Since playing the romantic Marianne Dashwood in the BBC mini-series of Jane Austen’s Sense and Sensibility, adapted by Andrew Davies, she has appeared in some noteworthy productions. She was unforgettable in the critically acclaimed Channel 4 drama Any Human Heart, a stunning series made up of a stellar cast including Jim Broadbent, Matthew Macfadyen, Hayley Atwell and Gillian Anderson. It deservedly won Best Miniseries at the BAFTA Television Awards in 2011.

Wolf Hall, based on the Man Booker prize-winning novels by Hilary Mantel, won major accolades both in the UK and USA. Taking a television BAFTA and Golden Globe in 2015, Charity played Mary Boleyn among a stunning line-up of the UK’s best acting talent.

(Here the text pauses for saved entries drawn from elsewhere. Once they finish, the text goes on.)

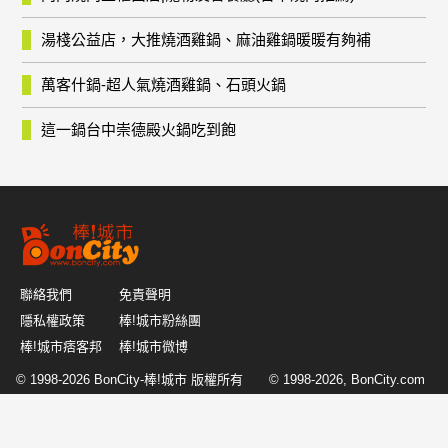
湯棧公益店，大推燒酒雞鍋、麻油雞鍋暖暖有夠補
萬客什鍋-超人氣燒酒雞鍋、石頭火鍋
這一鍋台中崇德殿火鍋吃到飽
聯絡我們
免責聲明
隱私權政策
棒!城市粉絲團
棒!城市痞客邦
棒!城市微博
© 1998-2026
BonCity-棒!城市
版權所有 © 1998-2026, BonCity.com
or its affiliates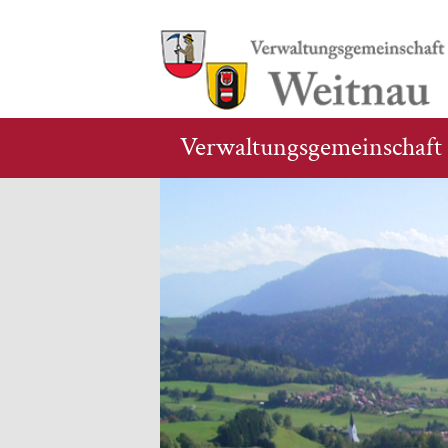
Verwaltungsgemeinschaft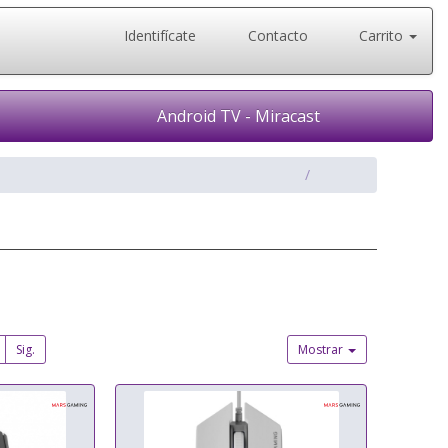
Identifícate
Contacto
Carrito
Android TV - Miracast
Sig.
Mostrar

Working both in the UK and America, Charity starred alongside Jennifer Lawrence and Bradley Cooper in the Susanne Bier-directed Serena set in depression-era North Carolina. She appeared in crime thriller The Player for NBC with Wesley Snipes and gave a stand out performance in supernatural feature Mockingbird Lane, also for NBC. This was a re-imagining of the classic 1960s’ comedy The Munsters, directed by Hollywood filmmaker Bryan Singer.

Charity was Julia in Close To The Enemy for BBC Two, written and directed by Stephen Poliakoff, and ended last year as the guest star in one of the highest rating TV shows in the calendar, the Doctor Who Christmas Day special.

Earlier this year, Charity played the glamorous, bold and beautiful Charity Lambert in ITV’s drama The Halycon.

She was most recently seen in Ron Howard’s Emmy nominated Genius produced by Fox21 with Geoffrey Rush and Johnny Flynn in which she plays Betty Neumann, a romantic interest of Albert Einstein.

Her significant theatre experience includes a “beautifully executed” (LA Times) performance in The Cherry Orchard at the Olivier, National Theatre, directed by the late, great Howard Davies; Semina, The Blackest Black and No Naughty Bits, all at the Hampstead Theatre, and Candida at the Theatre Royal Bath.
Quick five from Charity
Q Last book read?
A
Sweet Caress by William Boyd.

Q Favourite fashion designer?
A
Valentino.

Q Stage or screen?
A
Both – I’ll never be able to choose between!

Q Old or new?
A
New, but only if it’s biodegradable.

Q What would be your motto?
A
Be in the moment. There is only now.

“I wanted to portray the truth of a woman living in that situation at that time. It is much more dangerous, dark and cold in the Tudor court than it is now. Anybody could be killed at any time, you have to remember that.”